▶ **Work order**
For the listing that follows, give again exactly the lines from the one with "exposure_s: 1/3759" to the one with "focal_35mm: 50", including both.

▶ **Dataset**
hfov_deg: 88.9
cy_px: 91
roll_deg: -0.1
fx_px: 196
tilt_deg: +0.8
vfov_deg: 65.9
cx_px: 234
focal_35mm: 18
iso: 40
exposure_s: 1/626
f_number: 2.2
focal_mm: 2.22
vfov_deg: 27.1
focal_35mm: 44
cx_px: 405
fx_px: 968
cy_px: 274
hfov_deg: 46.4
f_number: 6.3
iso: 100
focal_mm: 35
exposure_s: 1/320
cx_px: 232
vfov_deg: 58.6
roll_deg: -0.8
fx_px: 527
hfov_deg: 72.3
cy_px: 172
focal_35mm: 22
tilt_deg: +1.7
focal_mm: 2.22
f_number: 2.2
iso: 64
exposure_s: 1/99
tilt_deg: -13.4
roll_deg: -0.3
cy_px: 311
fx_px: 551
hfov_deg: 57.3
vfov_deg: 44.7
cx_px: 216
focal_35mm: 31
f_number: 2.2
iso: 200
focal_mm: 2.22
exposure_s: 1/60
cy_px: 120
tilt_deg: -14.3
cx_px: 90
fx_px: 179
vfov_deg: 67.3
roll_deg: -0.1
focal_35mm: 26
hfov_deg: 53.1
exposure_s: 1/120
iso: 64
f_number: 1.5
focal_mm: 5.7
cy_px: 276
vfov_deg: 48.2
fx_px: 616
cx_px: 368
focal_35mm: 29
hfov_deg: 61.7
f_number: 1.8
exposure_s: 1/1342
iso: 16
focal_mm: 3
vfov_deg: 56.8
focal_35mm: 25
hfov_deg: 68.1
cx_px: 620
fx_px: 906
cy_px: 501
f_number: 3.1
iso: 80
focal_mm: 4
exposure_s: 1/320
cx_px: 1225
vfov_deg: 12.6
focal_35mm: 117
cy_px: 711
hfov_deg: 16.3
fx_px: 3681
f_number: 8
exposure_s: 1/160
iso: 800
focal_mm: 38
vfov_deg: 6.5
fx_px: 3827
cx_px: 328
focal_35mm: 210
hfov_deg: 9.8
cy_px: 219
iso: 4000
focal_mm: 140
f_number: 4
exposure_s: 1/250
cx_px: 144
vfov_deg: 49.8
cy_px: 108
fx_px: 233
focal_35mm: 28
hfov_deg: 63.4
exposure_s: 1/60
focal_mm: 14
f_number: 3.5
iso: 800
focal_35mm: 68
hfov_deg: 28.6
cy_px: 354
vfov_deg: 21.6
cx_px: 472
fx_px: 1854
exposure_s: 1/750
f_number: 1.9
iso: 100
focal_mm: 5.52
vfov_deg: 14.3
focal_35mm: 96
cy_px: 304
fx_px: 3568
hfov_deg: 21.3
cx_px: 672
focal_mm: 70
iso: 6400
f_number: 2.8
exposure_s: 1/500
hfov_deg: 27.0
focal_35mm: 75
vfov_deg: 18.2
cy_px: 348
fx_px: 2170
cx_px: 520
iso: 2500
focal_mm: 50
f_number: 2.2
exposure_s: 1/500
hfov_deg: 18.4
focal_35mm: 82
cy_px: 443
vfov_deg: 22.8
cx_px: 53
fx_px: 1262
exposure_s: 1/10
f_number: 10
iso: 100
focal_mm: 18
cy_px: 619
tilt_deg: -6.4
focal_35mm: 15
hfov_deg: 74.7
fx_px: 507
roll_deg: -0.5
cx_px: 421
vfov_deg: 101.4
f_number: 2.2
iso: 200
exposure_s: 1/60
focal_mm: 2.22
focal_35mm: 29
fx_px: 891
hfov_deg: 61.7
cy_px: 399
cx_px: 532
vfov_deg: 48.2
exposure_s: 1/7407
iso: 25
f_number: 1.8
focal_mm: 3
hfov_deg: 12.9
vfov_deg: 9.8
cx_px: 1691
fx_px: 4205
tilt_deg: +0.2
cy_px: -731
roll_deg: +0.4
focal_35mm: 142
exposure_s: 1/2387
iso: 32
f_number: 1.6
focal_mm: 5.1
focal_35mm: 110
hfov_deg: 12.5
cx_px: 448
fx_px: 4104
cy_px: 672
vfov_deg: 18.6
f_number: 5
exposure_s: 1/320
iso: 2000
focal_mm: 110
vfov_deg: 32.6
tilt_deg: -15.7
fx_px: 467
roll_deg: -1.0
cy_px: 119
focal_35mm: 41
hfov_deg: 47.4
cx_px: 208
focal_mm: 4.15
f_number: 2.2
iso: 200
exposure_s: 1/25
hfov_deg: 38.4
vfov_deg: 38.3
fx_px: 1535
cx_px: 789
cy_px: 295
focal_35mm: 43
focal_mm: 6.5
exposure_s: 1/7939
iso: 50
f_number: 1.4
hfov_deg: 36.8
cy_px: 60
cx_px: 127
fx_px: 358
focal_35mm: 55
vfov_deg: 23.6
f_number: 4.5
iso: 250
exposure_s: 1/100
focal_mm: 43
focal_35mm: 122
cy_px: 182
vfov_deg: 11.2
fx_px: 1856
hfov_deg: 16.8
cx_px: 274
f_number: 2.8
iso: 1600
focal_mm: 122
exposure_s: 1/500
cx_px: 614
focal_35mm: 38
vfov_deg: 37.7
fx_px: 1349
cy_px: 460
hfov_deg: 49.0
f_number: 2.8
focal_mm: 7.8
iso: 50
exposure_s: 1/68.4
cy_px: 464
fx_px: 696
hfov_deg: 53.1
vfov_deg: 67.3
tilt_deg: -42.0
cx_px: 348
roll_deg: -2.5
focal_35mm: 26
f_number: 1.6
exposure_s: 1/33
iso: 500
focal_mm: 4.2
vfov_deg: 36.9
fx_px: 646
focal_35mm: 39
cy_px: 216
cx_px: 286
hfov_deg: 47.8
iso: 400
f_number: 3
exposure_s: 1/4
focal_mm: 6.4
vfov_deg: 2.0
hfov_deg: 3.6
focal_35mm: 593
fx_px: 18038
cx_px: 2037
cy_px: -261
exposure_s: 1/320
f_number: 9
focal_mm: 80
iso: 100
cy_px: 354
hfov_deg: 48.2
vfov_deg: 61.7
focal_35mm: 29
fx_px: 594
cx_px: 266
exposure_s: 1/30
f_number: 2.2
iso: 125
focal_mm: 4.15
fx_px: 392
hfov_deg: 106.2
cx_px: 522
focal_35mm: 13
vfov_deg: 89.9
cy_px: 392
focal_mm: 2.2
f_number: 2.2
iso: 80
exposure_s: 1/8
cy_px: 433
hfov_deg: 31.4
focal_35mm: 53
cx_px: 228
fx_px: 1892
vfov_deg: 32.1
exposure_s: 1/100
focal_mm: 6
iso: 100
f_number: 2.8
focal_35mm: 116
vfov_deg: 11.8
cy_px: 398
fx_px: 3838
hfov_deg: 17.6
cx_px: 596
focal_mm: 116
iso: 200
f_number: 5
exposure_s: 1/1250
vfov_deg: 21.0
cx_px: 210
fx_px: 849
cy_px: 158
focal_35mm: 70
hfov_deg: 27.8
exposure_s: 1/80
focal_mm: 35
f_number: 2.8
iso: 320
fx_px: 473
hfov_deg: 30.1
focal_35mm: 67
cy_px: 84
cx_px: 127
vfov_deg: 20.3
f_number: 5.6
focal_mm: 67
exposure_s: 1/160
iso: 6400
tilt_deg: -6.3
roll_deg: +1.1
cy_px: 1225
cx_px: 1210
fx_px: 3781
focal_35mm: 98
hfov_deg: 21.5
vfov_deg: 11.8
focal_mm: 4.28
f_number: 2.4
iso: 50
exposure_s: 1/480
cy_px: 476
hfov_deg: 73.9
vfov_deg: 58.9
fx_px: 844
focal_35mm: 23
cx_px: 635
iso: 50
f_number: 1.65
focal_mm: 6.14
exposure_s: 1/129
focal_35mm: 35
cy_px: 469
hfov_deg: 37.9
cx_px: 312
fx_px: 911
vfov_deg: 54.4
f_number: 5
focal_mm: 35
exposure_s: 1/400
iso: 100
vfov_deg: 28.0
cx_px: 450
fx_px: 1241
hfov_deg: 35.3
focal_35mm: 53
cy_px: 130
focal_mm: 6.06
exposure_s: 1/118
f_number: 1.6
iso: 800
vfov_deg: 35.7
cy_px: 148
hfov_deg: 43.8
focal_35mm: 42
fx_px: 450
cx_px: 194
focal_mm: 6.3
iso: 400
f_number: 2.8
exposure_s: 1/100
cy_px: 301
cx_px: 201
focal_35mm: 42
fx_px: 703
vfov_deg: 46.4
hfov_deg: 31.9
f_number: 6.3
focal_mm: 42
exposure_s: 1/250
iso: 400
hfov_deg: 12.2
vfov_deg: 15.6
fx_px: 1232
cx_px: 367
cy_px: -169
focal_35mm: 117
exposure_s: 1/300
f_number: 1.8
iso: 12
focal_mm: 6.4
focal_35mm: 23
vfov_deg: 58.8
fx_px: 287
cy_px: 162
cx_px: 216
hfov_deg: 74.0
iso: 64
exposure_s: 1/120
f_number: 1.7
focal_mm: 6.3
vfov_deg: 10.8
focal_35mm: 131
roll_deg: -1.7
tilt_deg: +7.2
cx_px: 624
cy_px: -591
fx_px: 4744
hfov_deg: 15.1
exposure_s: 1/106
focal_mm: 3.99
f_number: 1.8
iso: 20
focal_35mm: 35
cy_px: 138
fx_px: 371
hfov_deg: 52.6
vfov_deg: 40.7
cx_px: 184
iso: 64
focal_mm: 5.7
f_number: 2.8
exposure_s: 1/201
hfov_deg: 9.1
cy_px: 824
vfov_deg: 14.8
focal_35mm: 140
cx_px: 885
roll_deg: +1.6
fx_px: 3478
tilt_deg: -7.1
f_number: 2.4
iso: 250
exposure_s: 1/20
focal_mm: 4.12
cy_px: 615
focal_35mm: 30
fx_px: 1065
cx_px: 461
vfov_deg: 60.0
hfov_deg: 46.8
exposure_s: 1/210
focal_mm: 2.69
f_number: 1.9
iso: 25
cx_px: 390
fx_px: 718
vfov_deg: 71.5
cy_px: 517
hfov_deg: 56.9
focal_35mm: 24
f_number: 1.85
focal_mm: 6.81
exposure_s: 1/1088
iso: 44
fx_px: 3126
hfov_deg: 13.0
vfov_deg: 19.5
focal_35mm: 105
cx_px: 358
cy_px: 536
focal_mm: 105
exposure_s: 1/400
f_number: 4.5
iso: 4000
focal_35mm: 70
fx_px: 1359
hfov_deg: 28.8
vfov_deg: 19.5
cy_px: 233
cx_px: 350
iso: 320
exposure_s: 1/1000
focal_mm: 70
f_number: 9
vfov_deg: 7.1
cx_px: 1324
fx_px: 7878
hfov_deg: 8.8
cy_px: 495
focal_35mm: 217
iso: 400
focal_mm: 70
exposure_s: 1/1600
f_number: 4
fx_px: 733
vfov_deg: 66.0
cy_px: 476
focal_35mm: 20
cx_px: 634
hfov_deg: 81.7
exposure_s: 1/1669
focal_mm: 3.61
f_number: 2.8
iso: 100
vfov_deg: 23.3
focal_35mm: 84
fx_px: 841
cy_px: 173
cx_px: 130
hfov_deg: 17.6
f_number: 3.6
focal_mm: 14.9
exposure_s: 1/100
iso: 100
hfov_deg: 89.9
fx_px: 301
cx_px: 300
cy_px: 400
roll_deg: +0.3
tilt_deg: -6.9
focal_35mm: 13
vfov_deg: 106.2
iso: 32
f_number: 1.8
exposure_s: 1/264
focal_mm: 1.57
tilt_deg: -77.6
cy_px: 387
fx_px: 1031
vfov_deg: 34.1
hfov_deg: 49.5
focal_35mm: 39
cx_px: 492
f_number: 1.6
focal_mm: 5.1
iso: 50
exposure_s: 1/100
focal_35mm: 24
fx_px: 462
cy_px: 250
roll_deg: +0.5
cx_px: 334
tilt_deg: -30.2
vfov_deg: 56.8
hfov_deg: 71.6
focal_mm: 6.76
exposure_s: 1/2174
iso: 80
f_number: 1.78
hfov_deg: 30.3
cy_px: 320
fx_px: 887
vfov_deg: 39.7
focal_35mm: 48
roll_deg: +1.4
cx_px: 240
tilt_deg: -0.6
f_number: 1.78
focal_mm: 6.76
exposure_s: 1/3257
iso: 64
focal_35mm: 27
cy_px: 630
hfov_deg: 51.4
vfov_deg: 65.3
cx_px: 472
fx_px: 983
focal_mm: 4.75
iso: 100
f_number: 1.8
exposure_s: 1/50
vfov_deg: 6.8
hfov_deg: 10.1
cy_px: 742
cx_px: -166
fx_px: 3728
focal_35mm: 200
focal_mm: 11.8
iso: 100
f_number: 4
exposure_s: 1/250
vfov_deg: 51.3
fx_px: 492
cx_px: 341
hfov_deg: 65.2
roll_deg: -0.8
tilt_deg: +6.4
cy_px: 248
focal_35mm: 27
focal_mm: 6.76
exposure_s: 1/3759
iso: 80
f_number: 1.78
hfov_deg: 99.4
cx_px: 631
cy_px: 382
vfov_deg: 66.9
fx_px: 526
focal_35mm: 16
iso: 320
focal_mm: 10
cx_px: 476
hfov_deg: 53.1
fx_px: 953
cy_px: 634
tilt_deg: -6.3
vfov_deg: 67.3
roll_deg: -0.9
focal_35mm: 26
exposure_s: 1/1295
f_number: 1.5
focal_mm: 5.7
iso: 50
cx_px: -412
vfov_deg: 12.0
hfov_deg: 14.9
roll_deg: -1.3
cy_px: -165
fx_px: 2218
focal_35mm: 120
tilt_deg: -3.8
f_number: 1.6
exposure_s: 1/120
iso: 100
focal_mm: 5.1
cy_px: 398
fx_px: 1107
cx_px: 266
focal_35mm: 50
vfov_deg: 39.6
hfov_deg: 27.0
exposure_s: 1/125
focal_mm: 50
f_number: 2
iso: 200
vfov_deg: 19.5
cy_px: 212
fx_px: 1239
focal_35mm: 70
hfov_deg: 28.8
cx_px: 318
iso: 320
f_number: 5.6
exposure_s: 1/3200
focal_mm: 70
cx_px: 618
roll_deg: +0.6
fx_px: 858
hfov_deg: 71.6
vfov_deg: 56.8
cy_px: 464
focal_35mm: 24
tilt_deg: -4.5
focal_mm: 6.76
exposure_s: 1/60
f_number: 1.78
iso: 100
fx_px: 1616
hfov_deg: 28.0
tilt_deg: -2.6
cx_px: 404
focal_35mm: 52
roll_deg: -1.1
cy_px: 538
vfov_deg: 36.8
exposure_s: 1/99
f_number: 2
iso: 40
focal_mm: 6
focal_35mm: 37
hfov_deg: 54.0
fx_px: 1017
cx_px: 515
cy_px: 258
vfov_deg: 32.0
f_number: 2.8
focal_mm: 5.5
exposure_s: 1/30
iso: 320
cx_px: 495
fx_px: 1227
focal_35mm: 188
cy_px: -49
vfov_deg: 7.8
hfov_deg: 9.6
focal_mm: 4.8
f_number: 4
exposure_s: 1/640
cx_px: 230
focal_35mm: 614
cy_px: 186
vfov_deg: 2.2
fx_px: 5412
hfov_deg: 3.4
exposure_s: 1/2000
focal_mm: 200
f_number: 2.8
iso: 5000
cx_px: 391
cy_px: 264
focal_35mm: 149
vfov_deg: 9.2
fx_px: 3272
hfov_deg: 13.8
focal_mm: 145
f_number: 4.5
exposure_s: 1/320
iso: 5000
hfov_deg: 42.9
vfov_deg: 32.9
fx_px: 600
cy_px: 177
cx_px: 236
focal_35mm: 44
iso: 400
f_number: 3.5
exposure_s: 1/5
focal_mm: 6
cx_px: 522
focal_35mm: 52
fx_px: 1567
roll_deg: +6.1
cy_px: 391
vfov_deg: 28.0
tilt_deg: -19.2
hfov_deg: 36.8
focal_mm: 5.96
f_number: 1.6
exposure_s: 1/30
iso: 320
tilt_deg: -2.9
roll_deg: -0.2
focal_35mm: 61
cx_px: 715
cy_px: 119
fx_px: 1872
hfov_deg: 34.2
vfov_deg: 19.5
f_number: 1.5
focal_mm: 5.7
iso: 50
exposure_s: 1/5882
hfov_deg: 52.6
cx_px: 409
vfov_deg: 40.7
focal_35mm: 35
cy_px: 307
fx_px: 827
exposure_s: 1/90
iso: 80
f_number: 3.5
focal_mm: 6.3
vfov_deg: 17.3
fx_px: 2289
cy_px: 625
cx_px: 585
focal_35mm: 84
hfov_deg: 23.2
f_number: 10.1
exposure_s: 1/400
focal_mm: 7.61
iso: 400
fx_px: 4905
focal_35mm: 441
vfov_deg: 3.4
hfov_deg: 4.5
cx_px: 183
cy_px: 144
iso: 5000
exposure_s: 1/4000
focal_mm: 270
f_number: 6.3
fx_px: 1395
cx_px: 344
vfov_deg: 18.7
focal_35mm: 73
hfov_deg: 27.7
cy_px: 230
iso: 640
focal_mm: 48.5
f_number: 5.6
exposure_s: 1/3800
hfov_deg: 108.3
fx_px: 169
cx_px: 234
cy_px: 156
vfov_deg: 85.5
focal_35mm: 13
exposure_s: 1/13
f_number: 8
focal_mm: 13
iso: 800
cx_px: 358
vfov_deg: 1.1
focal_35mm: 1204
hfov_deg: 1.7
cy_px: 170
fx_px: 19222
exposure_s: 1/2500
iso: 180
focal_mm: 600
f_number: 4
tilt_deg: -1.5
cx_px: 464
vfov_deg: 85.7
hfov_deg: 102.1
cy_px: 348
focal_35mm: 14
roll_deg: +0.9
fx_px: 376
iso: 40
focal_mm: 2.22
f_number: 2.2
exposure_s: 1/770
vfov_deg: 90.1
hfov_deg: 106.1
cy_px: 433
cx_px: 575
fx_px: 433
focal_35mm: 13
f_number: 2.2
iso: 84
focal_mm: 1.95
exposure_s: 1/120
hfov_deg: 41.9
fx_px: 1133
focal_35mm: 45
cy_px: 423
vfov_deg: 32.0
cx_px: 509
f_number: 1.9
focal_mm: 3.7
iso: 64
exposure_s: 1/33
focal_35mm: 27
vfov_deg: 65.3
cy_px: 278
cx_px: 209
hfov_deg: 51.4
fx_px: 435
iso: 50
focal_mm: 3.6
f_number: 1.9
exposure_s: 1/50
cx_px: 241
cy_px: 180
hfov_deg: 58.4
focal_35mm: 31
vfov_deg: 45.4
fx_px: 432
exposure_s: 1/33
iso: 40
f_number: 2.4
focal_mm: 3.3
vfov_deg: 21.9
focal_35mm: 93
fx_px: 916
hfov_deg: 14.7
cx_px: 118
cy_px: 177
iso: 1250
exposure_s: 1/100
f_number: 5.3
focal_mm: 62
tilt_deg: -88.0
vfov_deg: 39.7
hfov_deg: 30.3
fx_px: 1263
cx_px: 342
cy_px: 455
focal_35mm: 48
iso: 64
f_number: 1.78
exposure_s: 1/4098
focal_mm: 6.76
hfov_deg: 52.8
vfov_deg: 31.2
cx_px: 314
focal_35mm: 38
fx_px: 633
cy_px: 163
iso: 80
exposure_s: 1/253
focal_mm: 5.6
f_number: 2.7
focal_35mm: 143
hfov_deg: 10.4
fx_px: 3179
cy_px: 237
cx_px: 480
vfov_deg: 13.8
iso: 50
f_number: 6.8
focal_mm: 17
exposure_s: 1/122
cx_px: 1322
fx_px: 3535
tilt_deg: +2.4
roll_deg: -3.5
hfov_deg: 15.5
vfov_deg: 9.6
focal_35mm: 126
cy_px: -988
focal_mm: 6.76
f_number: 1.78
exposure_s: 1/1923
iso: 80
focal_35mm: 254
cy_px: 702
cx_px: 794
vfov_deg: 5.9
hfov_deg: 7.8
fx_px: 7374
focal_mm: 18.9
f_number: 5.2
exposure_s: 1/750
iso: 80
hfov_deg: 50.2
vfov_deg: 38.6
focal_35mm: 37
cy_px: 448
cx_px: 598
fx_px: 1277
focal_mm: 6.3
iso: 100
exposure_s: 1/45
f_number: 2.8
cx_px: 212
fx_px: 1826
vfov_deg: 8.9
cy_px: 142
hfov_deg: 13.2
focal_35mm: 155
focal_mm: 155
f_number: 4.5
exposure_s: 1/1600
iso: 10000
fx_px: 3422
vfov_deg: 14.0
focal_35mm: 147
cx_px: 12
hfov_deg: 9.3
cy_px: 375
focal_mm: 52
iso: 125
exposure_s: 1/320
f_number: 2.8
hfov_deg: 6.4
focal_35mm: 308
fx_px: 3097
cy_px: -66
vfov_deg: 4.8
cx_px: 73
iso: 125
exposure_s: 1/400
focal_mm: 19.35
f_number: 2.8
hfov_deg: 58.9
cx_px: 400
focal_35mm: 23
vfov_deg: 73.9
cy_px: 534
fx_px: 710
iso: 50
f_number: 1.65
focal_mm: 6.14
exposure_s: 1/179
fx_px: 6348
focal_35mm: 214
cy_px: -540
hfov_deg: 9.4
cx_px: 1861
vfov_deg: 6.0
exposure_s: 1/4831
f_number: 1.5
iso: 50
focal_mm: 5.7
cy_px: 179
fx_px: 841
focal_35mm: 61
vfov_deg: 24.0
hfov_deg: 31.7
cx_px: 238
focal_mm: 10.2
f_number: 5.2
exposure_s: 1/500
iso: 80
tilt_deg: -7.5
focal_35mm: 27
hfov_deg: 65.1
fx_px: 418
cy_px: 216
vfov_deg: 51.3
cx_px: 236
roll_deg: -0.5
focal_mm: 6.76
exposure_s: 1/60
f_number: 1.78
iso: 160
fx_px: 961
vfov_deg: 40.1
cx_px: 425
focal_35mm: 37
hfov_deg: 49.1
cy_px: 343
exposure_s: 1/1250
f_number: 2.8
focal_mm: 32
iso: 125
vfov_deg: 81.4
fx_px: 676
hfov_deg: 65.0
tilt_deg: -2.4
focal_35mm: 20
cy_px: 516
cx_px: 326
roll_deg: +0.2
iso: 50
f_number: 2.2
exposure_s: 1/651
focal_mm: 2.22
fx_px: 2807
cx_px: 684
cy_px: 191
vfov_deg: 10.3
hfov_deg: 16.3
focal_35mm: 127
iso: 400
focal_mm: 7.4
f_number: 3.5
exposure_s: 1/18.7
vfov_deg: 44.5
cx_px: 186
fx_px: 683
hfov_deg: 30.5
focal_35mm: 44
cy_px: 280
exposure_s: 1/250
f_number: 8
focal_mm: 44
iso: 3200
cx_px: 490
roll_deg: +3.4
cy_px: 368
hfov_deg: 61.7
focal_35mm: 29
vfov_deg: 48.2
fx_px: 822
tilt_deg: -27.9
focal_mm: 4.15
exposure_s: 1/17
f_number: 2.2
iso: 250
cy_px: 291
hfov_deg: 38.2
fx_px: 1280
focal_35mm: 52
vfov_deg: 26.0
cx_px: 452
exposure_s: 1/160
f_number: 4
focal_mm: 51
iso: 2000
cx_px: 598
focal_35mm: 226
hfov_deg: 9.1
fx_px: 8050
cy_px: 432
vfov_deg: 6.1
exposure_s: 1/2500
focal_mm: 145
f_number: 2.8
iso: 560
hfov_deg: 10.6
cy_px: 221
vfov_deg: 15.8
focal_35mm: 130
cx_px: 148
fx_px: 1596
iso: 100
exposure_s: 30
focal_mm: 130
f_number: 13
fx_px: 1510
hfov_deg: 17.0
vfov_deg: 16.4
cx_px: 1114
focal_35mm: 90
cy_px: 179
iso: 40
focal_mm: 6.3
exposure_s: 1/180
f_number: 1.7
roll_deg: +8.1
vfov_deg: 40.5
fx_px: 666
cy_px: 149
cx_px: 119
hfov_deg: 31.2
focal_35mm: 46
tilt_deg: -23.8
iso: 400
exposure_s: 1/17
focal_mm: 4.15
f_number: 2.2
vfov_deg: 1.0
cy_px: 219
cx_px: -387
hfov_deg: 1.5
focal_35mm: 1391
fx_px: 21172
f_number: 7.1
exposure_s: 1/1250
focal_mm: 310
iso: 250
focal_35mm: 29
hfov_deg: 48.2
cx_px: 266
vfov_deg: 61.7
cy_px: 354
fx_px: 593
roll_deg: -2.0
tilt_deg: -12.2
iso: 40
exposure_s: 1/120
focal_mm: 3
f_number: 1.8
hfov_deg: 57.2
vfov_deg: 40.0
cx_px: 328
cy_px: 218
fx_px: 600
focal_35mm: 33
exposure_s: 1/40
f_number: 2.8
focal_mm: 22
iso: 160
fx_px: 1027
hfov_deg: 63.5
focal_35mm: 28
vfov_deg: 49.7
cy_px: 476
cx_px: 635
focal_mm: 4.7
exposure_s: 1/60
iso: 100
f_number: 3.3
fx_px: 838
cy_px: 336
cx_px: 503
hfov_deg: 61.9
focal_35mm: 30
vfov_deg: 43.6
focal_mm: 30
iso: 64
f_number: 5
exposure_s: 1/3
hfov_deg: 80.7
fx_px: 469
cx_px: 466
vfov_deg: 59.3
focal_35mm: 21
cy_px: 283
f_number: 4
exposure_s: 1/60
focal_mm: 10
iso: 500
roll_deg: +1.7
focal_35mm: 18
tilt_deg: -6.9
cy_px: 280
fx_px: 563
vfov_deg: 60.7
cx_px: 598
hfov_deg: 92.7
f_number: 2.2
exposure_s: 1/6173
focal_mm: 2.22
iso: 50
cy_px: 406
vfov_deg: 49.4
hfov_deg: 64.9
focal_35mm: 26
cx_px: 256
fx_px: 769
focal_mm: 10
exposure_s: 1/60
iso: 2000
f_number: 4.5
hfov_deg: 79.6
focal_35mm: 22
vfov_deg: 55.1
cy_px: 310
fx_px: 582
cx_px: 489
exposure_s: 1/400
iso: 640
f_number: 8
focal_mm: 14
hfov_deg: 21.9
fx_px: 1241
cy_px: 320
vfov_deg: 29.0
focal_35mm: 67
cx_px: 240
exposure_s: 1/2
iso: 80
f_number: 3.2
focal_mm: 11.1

▶ **Exercise response**
exposure_s: 1/3759
iso: 80
f_number: 1.78
hfov_deg: 99.4
cx_px: 631
cy_px: 382
vfov_deg: 66.9
fx_px: 526
focal_35mm: 16
iso: 320
focal_mm: 10
cx_px: 476
hfov_deg: 53.1
fx_px: 953
cy_px: 634
tilt_deg: -6.3
vfov_deg: 67.3
roll_deg: -0.9
focal_35mm: 26
exposure_s: 1/1295
f_number: 1.5
focal_mm: 5.7
iso: 50
cx_px: -412
vfov_deg: 12.0
hfov_deg: 14.9
roll_deg: -1.3
cy_px: -165
fx_px: 2218
focal_35mm: 120
tilt_deg: -3.8
f_number: 1.6
exposure_s: 1/120
iso: 100
focal_mm: 5.1
cy_px: 398
fx_px: 1107
cx_px: 266
focal_35mm: 50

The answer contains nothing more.